In regards to his last sentence, I think it’s confusion that’s really the only thing holding this boat together, and it’s been that way for a long time. If people in very large numbers, particularly in the US, were to know for SURE what we know regarding peak oil, it wouldn’t be good for profits and belief in the system would crash. Seriously, think about what would happen if the huge media puppets all started airing peak oil pieces with actual data and experts; Like if they actually tried to reach every person using the propaganda machine to convey facts instead of misleading crap. I don’t think that would bode well for the current arrangement of things, and the powerful would be exposed as having sold everyone out.
Soon though all will come to light and everyone will know exactly what peak oil means regardless.
Wheeldog on Thu, 19th Sep 2013 5:13 pm
Well stated, Action. Ignorance is the glue holding the system (industrial society) together. If (when) the facts become far better known and reality is more difficult to ignore the public faith will be sorely tried. May you live in interesting times.

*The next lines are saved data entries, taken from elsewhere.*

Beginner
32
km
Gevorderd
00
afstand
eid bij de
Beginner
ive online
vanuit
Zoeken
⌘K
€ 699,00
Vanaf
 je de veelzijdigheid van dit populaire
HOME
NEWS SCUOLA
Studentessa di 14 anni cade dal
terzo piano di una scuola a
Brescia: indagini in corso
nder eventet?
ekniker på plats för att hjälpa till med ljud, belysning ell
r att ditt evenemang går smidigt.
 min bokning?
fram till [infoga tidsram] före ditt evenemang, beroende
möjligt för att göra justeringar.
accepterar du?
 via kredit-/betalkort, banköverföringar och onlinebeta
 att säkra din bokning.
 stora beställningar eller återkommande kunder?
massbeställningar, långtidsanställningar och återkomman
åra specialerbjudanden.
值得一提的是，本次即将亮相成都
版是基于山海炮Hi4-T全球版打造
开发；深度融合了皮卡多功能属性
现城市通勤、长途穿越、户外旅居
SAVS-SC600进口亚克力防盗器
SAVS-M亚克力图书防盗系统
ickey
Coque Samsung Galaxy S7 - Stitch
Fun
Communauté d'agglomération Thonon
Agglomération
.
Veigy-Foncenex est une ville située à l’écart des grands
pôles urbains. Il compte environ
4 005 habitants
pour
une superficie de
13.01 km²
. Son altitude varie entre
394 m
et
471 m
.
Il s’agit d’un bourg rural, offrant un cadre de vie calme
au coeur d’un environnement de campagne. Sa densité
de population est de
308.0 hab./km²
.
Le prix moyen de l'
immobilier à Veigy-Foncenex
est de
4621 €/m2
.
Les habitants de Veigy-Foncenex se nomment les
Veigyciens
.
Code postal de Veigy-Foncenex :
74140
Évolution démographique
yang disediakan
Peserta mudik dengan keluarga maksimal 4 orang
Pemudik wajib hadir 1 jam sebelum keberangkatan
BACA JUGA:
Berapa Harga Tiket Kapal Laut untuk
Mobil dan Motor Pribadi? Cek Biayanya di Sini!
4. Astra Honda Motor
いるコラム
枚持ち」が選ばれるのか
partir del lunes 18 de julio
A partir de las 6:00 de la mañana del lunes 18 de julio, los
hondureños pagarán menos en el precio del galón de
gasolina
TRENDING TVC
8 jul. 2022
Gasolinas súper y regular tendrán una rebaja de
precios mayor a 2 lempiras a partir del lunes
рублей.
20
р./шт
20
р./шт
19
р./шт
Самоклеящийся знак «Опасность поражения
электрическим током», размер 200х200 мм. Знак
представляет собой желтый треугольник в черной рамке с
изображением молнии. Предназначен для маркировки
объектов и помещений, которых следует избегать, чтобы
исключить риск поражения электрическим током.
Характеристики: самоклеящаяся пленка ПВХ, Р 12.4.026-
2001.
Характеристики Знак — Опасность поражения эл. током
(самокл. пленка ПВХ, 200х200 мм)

shortonoil on Thu, 19th Sep 2013 8:08 pm
According to the EIA in 1975 a dollar would buy 42,000 BTU. In 2013 it will buy 6,100. It’s not hard to figure out whats going on. At this rate of progression, soon all the money in the world won’t get you a Big Mac. There is not much difference in the number of BTU it took to cook up a 1/4 lb of soy meal in 1975, to the number it takes today. This is what happens when oil moves from $6/b to $105. Image what it will be like at $200 – and $200 is only seven years away!